UH wants laser
from Duke University
Associated Press
DURHAM, N.C. >> Duke University said last week its battle with a former professor who is now in Hawaii over ownership of two lasers will return to federal court after the U.S. Supreme Court rejected the school's request to review the case.
Former Duke physicist John Madey has sued Duke, accusing the university of violating patents on equipment still in use at the lab he left. Duke maintains that nonprofit research institutions are exempt from some patent rules. The university asked the Supreme Court to decide the case after a federal appeals court ruled against Duke last fall.
The Supreme Court denied Duke's petition, the school said.
Madey and fellow researchers at the University of Hawaii have landed a $50 million grant to conduct defense-related research using free-electron lasers. They want to use equipment Madey left in Durham to get the job done.

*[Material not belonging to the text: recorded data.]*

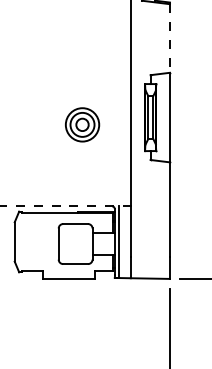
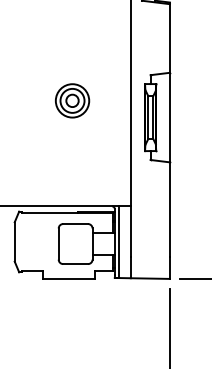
line at (169, 38): dashed -> solid
part at (82, 124) position: (82, 124) -> (72, 100)
line at (65, 206): dashed -> solid
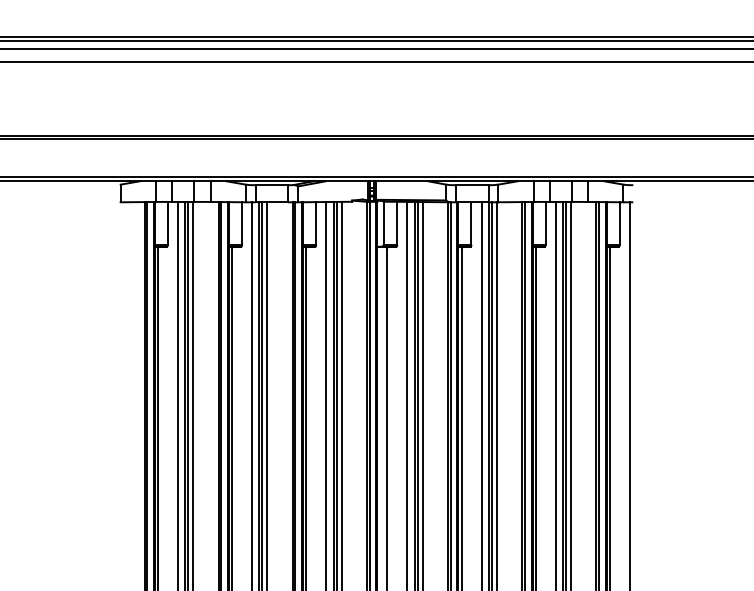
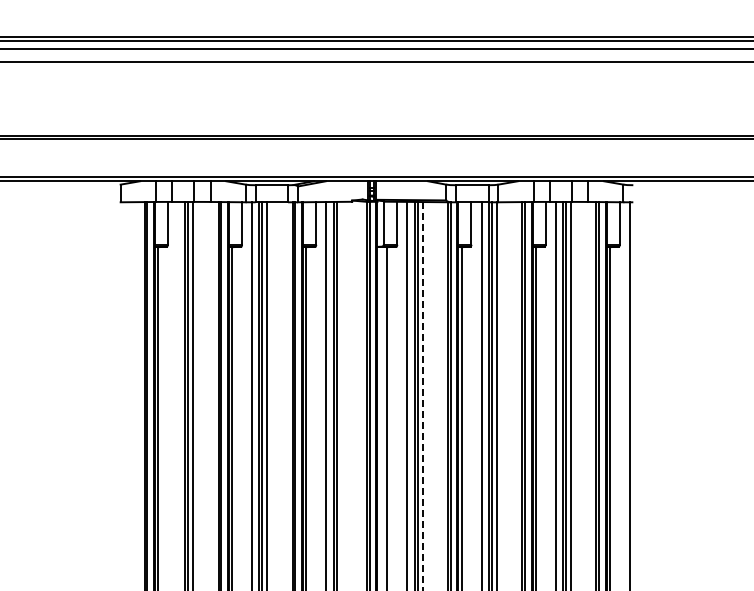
line at (177, 394): present -> none
line at (341, 394): present -> none
line at (422, 396): solid -> dashed
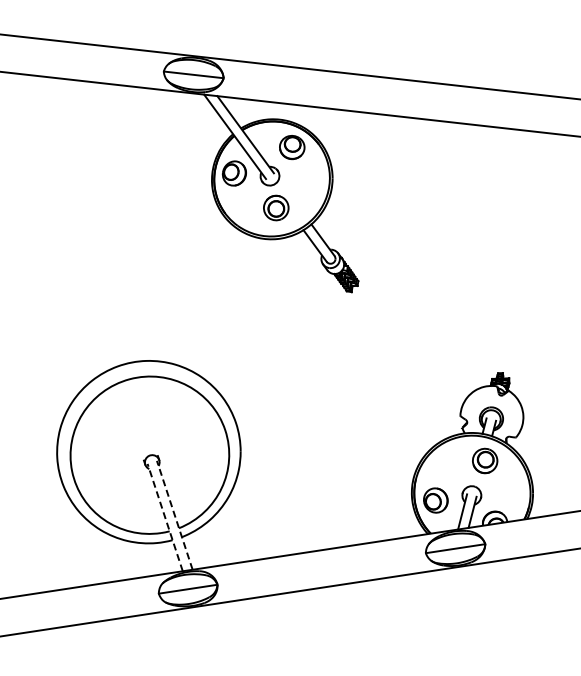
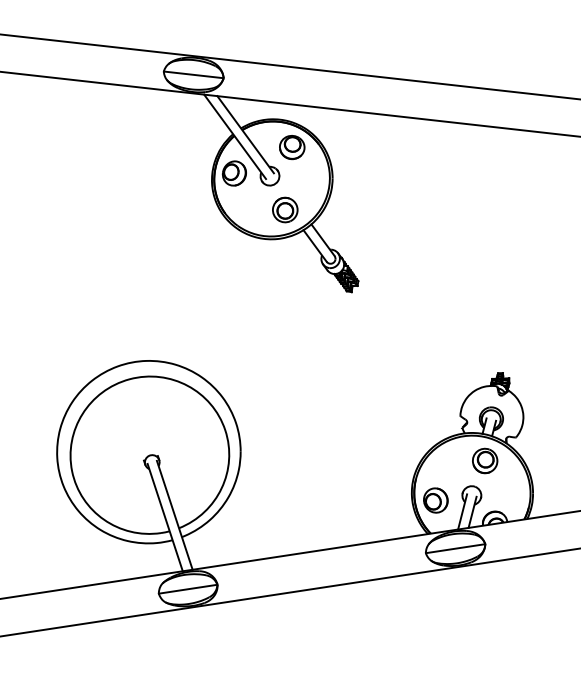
part at (276, 207) position: (276, 207) -> (285, 209)
line at (174, 514): dashed -> solid
line at (165, 517): dashed -> solid
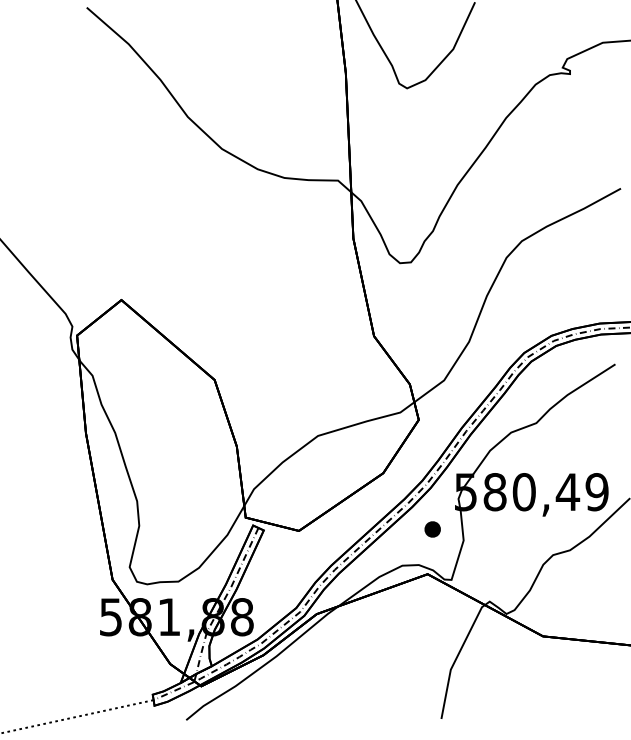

Duke insists it owns the devices, which Madey says are worth about $6 million. He said the lasers are essential in experiments developing eye or brain surgery techniques and detectors of nuclear and chemical weapons.
Madey invented the free-electron laser in the 1970s while a graduate student at California Institute of Technology and later at Stanford University. The devices use moving electrons to produce beams of intense infrared light that can be tuned precisely for many tasks.

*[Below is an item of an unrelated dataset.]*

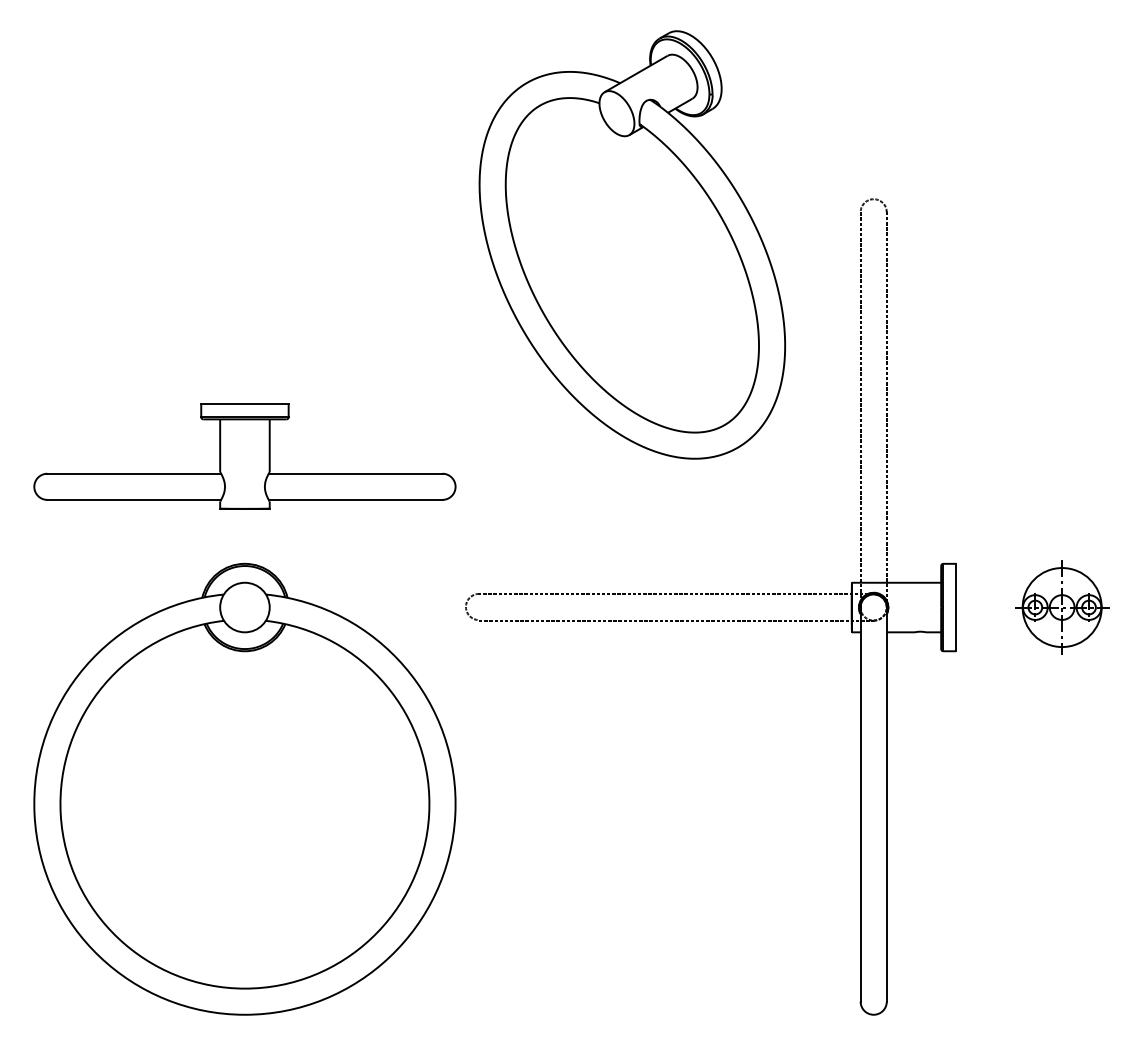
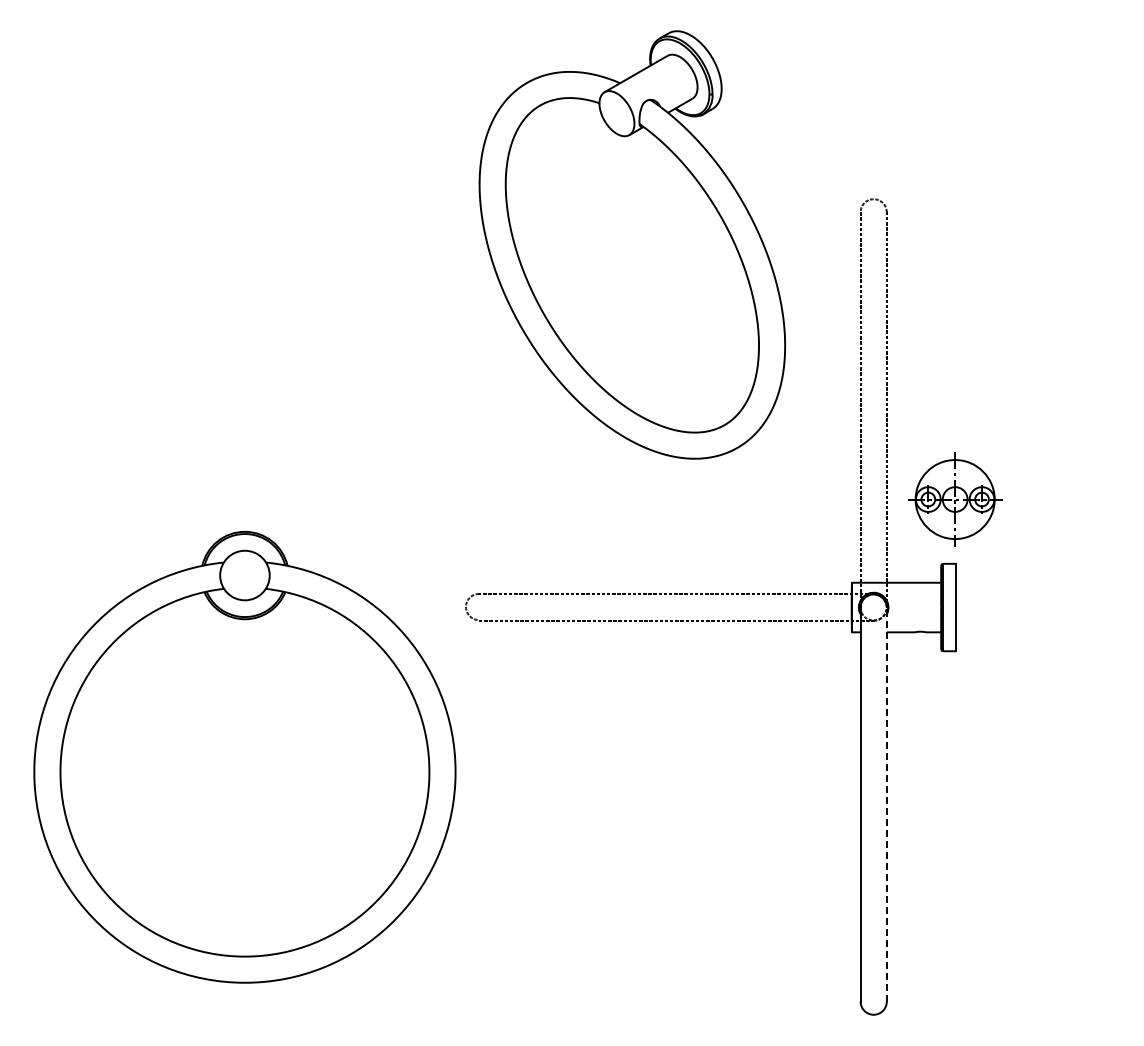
part at (244, 456): present -> none
part at (1062, 607) position: (1062, 607) -> (955, 499)
part at (244, 789) position: (244, 789) -> (244, 757)
line at (886, 804): solid -> dashed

Duke lured Madey from Stanford in the 1980s with promises to build him a laser lab. He ran the Duke Free Electron Laser Laboratory from 1989 to 1997, when Duke administrators removed him as director.
In the 1980s the free-electron laser technology was seen as a prime player in the "Star Wars" missile defense shield. The Nuclear Treaty Program Office now thinks its precision could develop better detectors for underground nuclear tests and the use of chemical weapons.